_What to work on_. The expected output is each entry, given again exactly.

Collected data:

§

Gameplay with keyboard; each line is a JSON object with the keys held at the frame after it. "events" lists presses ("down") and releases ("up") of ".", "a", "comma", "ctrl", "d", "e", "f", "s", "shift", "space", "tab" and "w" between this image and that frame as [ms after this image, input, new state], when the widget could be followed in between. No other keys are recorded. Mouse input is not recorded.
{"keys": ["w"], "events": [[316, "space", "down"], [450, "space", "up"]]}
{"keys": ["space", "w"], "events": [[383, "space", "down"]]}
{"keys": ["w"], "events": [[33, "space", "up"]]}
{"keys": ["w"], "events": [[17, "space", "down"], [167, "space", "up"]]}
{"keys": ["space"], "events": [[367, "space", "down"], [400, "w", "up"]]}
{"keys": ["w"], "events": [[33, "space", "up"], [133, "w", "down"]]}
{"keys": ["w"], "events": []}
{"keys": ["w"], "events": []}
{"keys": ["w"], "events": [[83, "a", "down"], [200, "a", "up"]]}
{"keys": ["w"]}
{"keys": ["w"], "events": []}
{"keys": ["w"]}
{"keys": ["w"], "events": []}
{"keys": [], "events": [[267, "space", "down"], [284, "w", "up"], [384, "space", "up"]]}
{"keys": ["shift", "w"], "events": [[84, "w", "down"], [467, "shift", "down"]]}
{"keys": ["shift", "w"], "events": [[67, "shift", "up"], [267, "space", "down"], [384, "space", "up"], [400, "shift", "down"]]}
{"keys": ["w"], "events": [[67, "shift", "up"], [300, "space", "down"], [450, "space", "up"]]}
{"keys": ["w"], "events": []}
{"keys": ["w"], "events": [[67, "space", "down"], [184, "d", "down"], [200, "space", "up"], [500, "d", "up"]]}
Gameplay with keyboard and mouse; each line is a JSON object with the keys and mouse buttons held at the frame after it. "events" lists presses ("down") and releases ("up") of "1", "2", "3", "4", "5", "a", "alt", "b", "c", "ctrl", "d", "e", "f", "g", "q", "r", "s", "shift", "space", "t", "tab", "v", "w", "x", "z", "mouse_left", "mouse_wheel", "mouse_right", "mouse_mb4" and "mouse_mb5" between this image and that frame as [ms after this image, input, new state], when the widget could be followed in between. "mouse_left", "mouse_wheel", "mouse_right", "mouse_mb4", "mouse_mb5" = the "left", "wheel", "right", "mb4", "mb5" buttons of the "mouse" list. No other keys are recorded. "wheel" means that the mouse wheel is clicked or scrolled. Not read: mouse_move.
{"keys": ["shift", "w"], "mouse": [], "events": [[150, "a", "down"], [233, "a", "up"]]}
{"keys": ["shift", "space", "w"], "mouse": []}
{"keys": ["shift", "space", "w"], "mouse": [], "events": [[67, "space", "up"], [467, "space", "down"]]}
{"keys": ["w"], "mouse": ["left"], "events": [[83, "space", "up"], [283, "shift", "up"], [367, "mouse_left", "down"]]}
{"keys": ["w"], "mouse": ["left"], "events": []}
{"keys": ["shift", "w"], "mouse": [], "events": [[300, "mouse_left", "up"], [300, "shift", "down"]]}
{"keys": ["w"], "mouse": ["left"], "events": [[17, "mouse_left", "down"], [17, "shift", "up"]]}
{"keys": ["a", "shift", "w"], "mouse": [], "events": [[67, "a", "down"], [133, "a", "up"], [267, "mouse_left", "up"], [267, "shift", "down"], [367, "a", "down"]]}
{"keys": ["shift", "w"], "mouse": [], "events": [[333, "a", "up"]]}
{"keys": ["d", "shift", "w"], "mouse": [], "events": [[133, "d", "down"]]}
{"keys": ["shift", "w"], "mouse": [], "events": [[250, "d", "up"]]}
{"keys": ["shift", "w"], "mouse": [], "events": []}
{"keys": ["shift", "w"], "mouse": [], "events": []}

§

_Solution for this task_.
Gameplay with keyboard; each line is a JSON object with the keys held at the frame after it. "events" lists presses ("down") and releases ("up") of ".", "a", "comma", "ctrl", "d", "e", "f", "s", "shift", "space", "tab" and "w" between this image and that frame as [ms after this image, input, new state], when the widget could be followed in between. No other keys are recorded. Mouse input is not recorded.
{"keys": ["w"], "events": [[316, "space", "down"], [450, "space", "up"]]}
{"keys": ["space", "w"], "events": [[383, "space", "down"]]}
{"keys": ["w"], "events": [[33, "space", "up"]]}
{"keys": ["w"], "events": [[17, "space", "down"], [167, "space", "up"]]}
{"keys": ["space"], "events": [[367, "space", "down"], [400, "w", "up"]]}
{"keys": ["w"], "events": [[33, "space", "up"], [133, "w", "down"]]}
{"keys": ["w"], "events": []}
{"keys": ["w"], "events": []}
{"keys": ["w"], "events": [[83, "a", "down"], [200, "a", "up"]]}
{"keys": ["w"]}
{"keys": ["w"], "events": []}
{"keys": ["w"]}
{"keys": ["w"], "events": []}
{"keys": [], "events": [[267, "space", "down"], [284, "w", "up"], [384, "space", "up"]]}
{"keys": ["shift", "w"], "events": [[84, "w", "down"], [467, "shift", "down"]]}
{"keys": ["shift", "w"], "events": [[67, "shift", "up"], [267, "space", "down"], [384, "space", "up"], [400, "shift", "down"]]}
{"keys": ["w"], "events": [[67, "shift", "up"], [300, "space", "down"], [450, "space", "up"]]}
{"keys": ["w"], "events": []}
{"keys": ["w"], "events": [[67, "space", "down"], [184, "d", "down"], [200, "space", "up"], [500, "d", "up"]]}
Gameplay with keyboard and mouse; each line is a JSON object with the keys and mouse buttons held at the frame after it. "events" lists presses ("down") and releases ("up") of "1", "2", "3", "4", "5", "a", "alt", "b", "c", "ctrl", "d", "e", "f", "g", "q", "r", "s", "shift", "space", "t", "tab", "v", "w", "x", "z", "mouse_left", "mouse_wheel", "mouse_right", "mouse_mb4" and "mouse_mb5" between this image and that frame as [ms after this image, input, new state], when the widget could be followed in between. "mouse_left", "mouse_wheel", "mouse_right", "mouse_mb4", "mouse_mb5" = the "left", "wheel", "right", "mb4", "mb5" buttons of the "mouse" list. No other keys are recorded. "wheel" means that the mouse wheel is clicked or scrolled. Not read: mouse_move.
{"keys": ["shift", "w"], "mouse": [], "events": [[150, "a", "down"], [233, "a", "up"]]}
{"keys": ["shift", "space", "w"], "mouse": []}
{"keys": ["shift", "space", "w"], "mouse": [], "events": [[67, "space", "up"], [467, "space", "down"]]}
{"keys": ["w"], "mouse": ["left"], "events": [[83, "space", "up"], [283, "shift", "up"], [367, "mouse_left", "down"]]}
{"keys": ["w"], "mouse": ["left"], "events": []}
{"keys": ["shift", "w"], "mouse": [], "events": [[300, "mouse_left", "up"], [300, "shift", "down"]]}
{"keys": ["w"], "mouse": ["left"], "events": [[17, "mouse_left", "down"], [17, "shift", "up"]]}
{"keys": ["a", "shift", "w"], "mouse": [], "events": [[67, "a", "down"], [133, "a", "up"], [267, "mouse_left", "up"], [267, "shift", "down"], [367, "a", "down"]]}
{"keys": ["shift", "w"], "mouse": [], "events": [[333, "a", "up"]]}
{"keys": ["d", "shift", "w"], "mouse": [], "events": [[133, "d", "down"]]}
{"keys": ["shift", "w"], "mouse": [], "events": [[250, "d", "up"]]}
{"keys": ["shift", "w"], "mouse": [], "events": []}
{"keys": ["shift", "w"], "mouse": [], "events": []}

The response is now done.